Muslims are second largest religious community after Hindus in India, accounting about fifteen percent of the total population. As a Muslim community they are second only to Indonesia. They are present in every region of India, in the state of Jammu and Kashmir, West Bengal, Asam and in Kerala they are substantial in number. But when viewed as per representation in different government departments in India they are extremely poorly represented. In highest decision making and implementation agencies they are about 02 to 03 percent. In judicial body about 07 percent, in different state’s police forces about 04 percent. While in Politics they have 04 to 05 percent of representation.
As we know in present democracy of the world, power is vested in certain departments such as in legislative bodies, in executive bodies, in judiciary, security forces, army and inIntelligence agencies. And to have share in these bodies education is indispensable. But to utter dismay, Muslims in India do not have adequate numbers of educational institutions to literate their huge but pauperized community. For modern contemporary education they have access only to Aligarh Muslim University (AMU), Jamia Millia Islamia (JMI) New Delhi, Maulana Azad National Urdu University (MANUU), Hyderabad and few others. Among these very few institutions, AMU and Jamia are still fighting cases in Apex court for their right to be Minority Institutions as per Constitutional provision of India.
Beside this, Muslims do have seats of education in the form of Madaris, wide spread in every corner of the country but limitation with them is that they are reluctant to add contemporary worldly science education in their curriculum. Owing to this attitude most Muslims are reluctant to send their wards to these educational seats. As per Sachar committee report pertaining to educational status of Muslims in India only 04 percent of Muslims students opt for Madaris, and one reason for this is their parents' poverty.
There are several good and world-class educational institutions in India such as Model Schools (at district level), Jawahar Navoday School (in village areas), chain of Delhi Public Schools, affiliated to CBSE, and various Christian missionaries convent schools. But owing to poor educational status and of poverty Muslims do not have access to these quality schools barring few.

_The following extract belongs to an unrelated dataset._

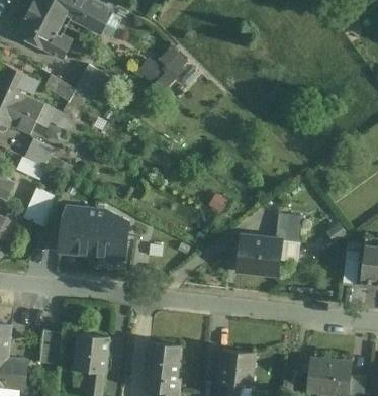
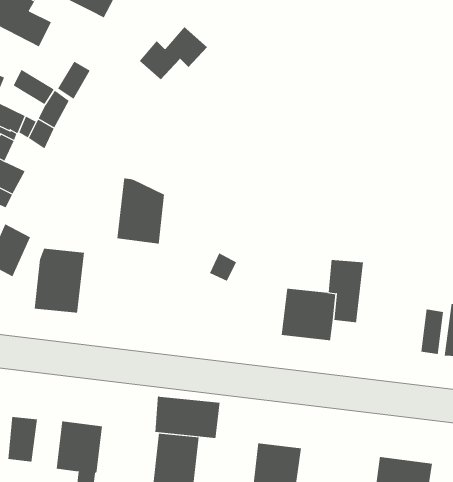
building: [92,210,127,259] -> [117,178,165,244]
building: none -> [155,396,220,439]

Now only option left to them is AMU, Jamia, and MANUU but these institutions have their own limitations to cater the demanding needs of the poor Muslims. Ever since partition of India, Muslims were forced to bear the guilty conscious of partition in 1947. And almost every government failed deliberatelyor otherwise to provide the due share to the biggest minority community. Now world economy has drastically changed to manufacturing and service sectors which calls for professional education where Indian Muslims lag behind critically.

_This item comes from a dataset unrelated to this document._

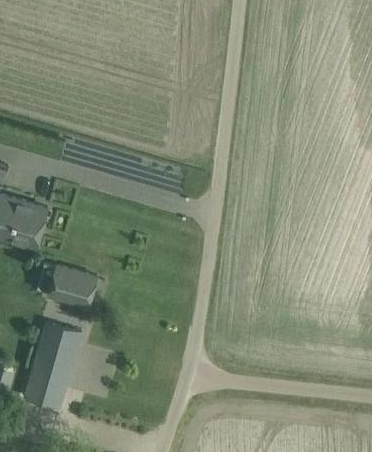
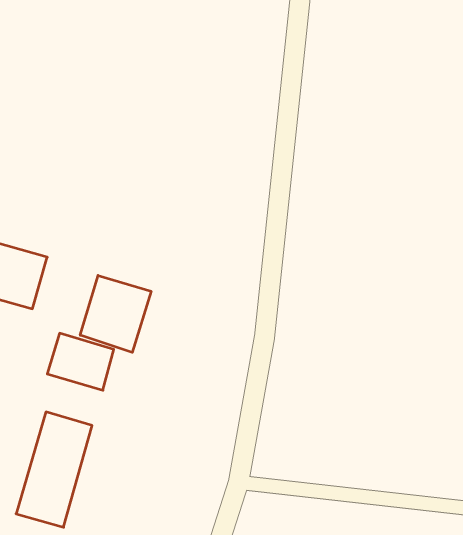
building: none -> [80,275,151,352]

After oil exploration in Gulf countries a lot of economic opportunities were available but owing to poor education, Indian Muslims failed to reap barring few. Instead, they were employed there as manual labour, driver, and plumbers or to some Semi-skilled professions. Same is the case with Economic reforms in 1991 in India which paved the way for multi-national firms. They demanded professional education, but here too Indian Muslims failed to avail economic liberalisation benefits. Instead, traditional crafts in India poorly hampered due to economic reforms in which Muslims had good share, but now fate of traditional crafts in India is in doldrums.

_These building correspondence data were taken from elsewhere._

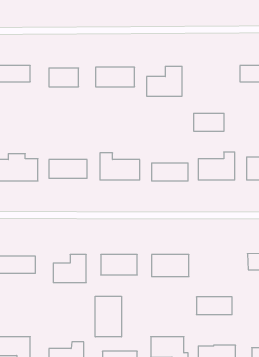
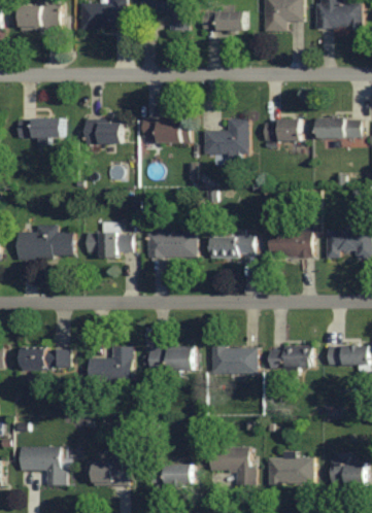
building: [194,113,224,131] -> [264,118,301,140]
building: [95,296,121,337] -> none
building: [196,297,232,315] -> [268,347,311,369]

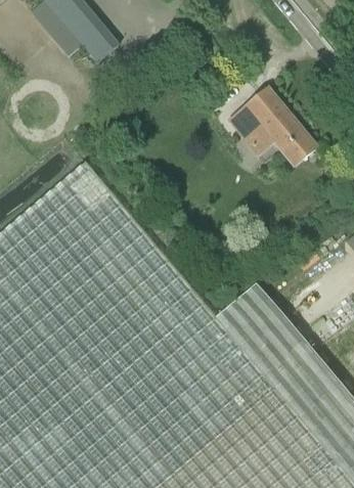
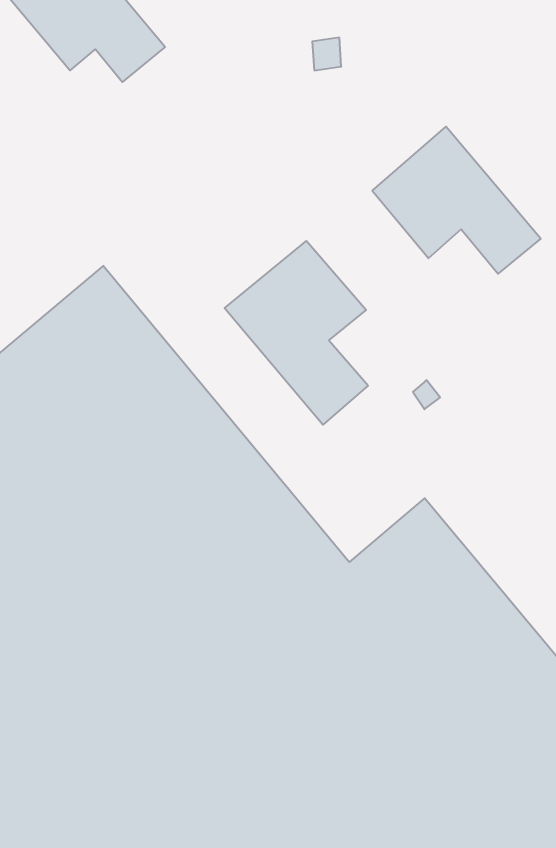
building: none -> [225,241,368,425]

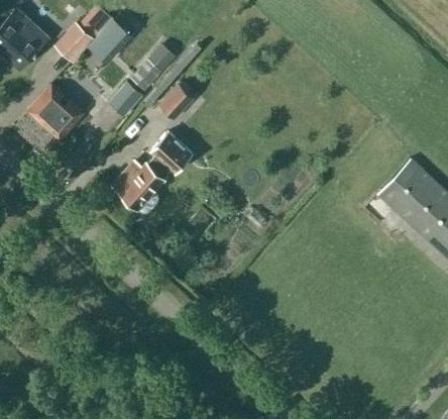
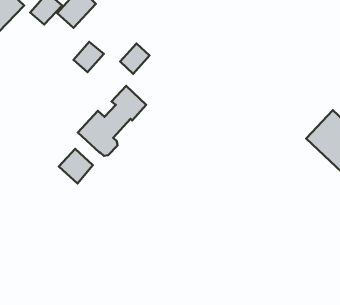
building: [128,53,165,91] -> none
building: [28,86,82,139] -> none
building: none -> [59,149,93,184]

Now the call of the day is that Muslim community must come together to ensure schools, such as Christian Missionaries and Delhi Public Schools, in order to open a pan India chain up to higher secondary level to ensure quality education. It is pertinent to avail higher education, in case base is not strong to excel in higher education is next to impossible.
This is the pressing need of the Muslims in India. But Indian mass media instead is busy in demonizing the community through TV debates on the uncalled for, issues of Triple Talaq, terrorism , Masjid – Mandir debate mere to satisfy the small chunk of majority community’s interest.